Aviation: Push for the SST

The U.S. plans for a supersonic transport have had as many ups and downs as a single-prop plane bulling its way through a thunderstorm. Last week President Johnson received the most optimistic report yet on the SST—a report that has suddenly brightened the plane's uncertain prospects. Prepared by the Commerce Department, it bases its favorable analysis of the 1,900-m.p.h., 150-passenger plane on several new economic and technical discoveries.

Government and industry have been spending $2,000,000 a month for research on the SST, about 75% of it Government funds. Work on the drawing boards and in the wind tunnels has produced important design improvements in both the SST's airframe (for which Boeing and Lockheed are competing) and engines (General Electric v. Pratt & Whitney). The airframe makers have discovered that a relatively small reduction in airframe weight produces a disproportionately larger increase in payload; a 1% reduction, for example, would increase the payload by 10%. National Aeronautics and Space Administration research has given increased hope for solving the problems of sonic boom.

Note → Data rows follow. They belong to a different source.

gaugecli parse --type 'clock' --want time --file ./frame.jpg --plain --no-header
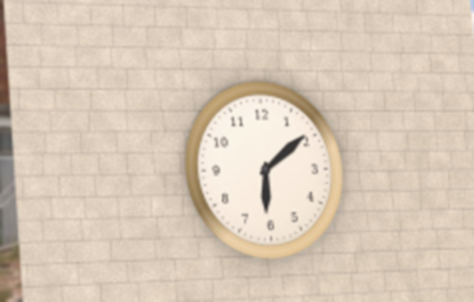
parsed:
6:09
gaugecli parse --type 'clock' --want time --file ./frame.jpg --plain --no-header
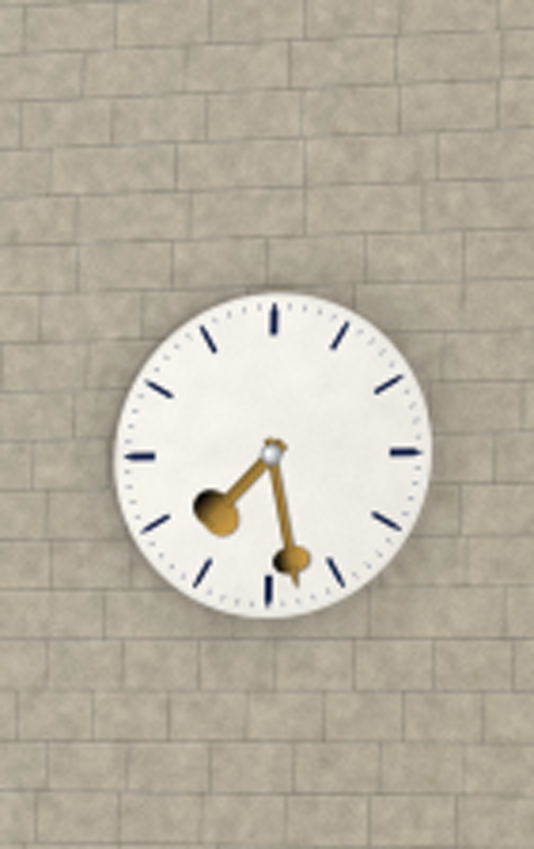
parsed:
7:28
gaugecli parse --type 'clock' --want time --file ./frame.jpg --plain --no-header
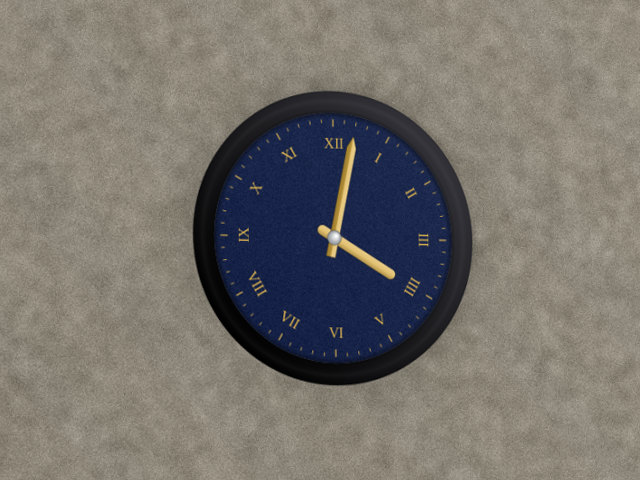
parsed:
4:02
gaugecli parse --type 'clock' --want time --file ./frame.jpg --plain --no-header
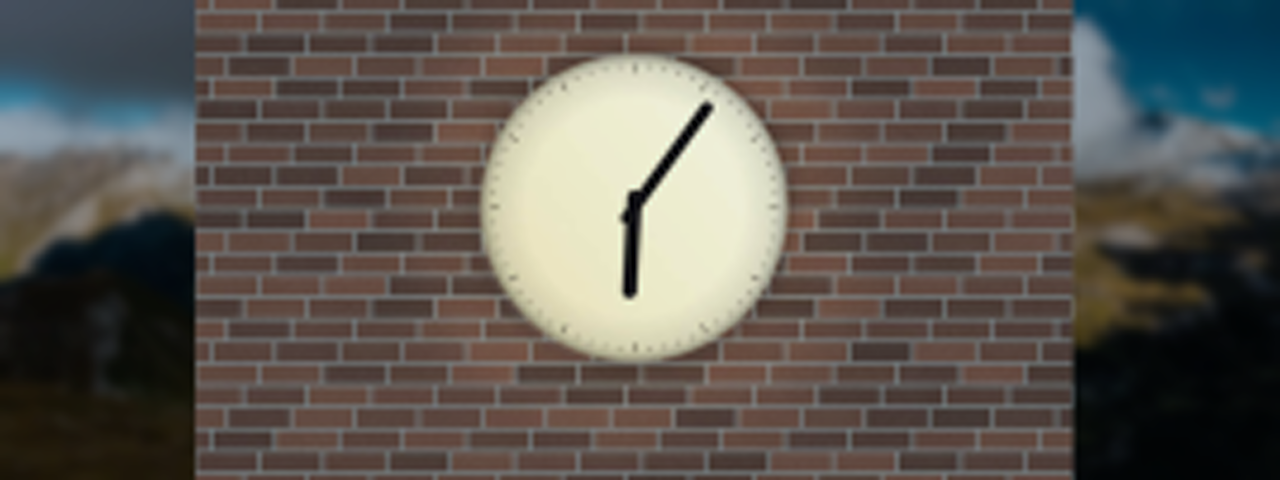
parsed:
6:06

And estimates of the world market for the SST have been raised from 200 planes to 400.

All this has convinced many previously hesitant airline officials that the plane is commercially practical, and has turned the congressional head wind against the SST into a tail wind. "My gloom has been dispelled," says Mike Monroney, chairman of the Senate Aviation Subcommittee, who less than two years ago was nearly ready to abandon the SST. "I am convinced that it is now time to get our SST off the drawing board." Says Boeing President William M. Allen: "Boeing would be prepared to implement a construction program tomorrow."

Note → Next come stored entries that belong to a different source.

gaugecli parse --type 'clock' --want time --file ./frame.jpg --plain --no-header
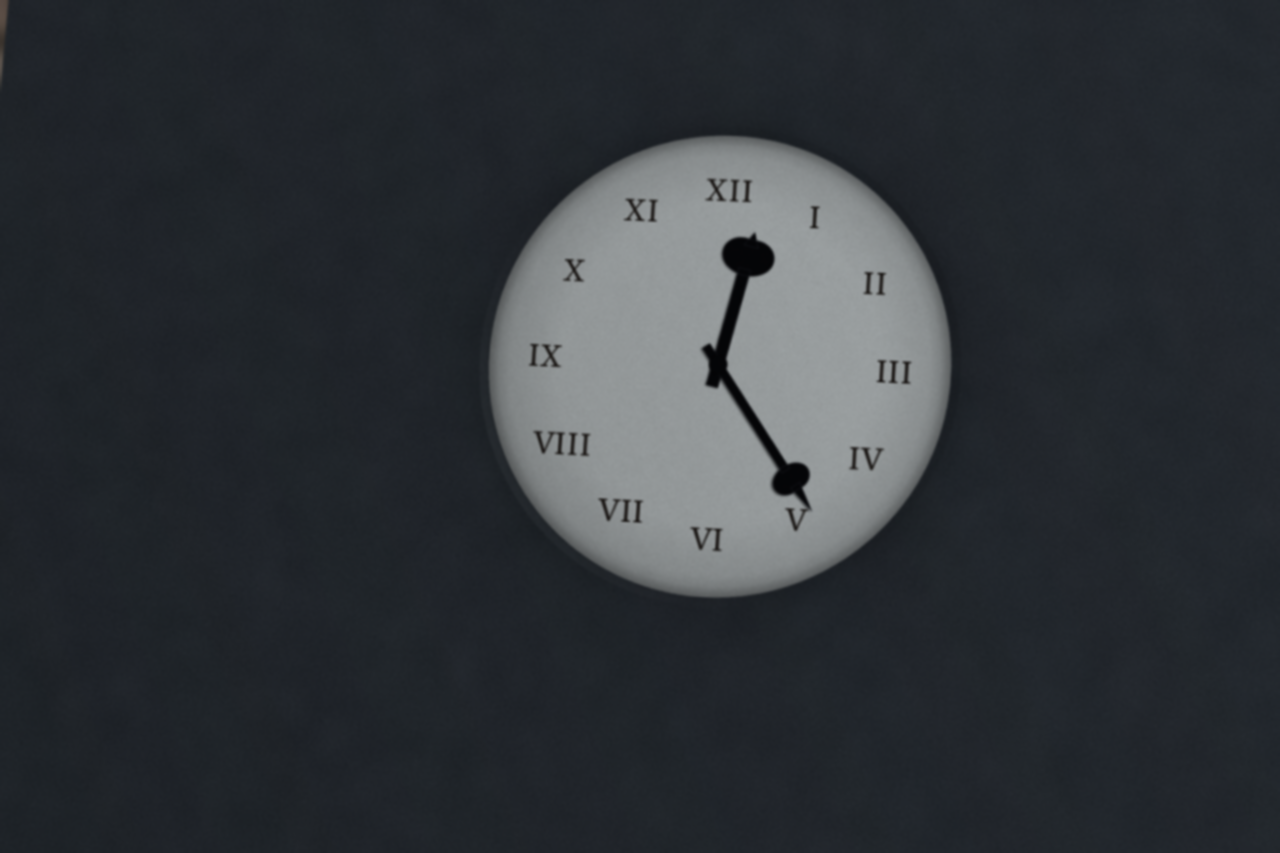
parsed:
12:24
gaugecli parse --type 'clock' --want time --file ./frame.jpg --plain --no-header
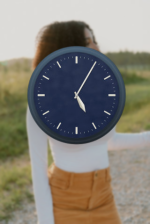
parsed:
5:05
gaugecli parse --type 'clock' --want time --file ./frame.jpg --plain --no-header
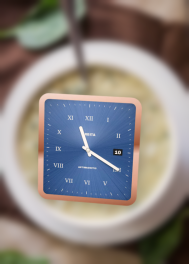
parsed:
11:20
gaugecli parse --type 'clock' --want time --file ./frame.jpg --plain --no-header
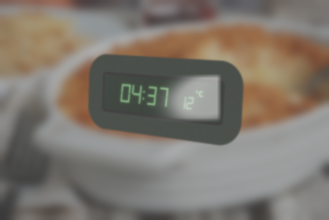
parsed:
4:37
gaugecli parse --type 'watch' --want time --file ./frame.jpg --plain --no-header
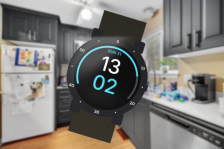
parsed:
13:02
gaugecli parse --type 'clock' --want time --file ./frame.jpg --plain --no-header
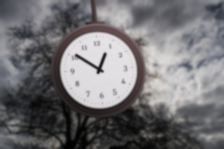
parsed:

Monroney is now proposing that the Administration underwrite a major part of the SST prototype-development program (the original stand of the U.S. airframe makers), wants to see both a Boeing and a Lockheed prototype. After flight tests and evaluation of the prototypes, the government would make its choice and the winning company would then build production-line ships with its own risk capital; the government would recover its development costs through a royalty arrangement. Washington has an increasingly powerful motivation for giving the go-ahead: if the SST market is forfeited to the British and French, who seem to have patched up their differences and are forging ahead with the Concorde, the U.S. would lose upwards of $10 billion in potential sales in the next dozen years.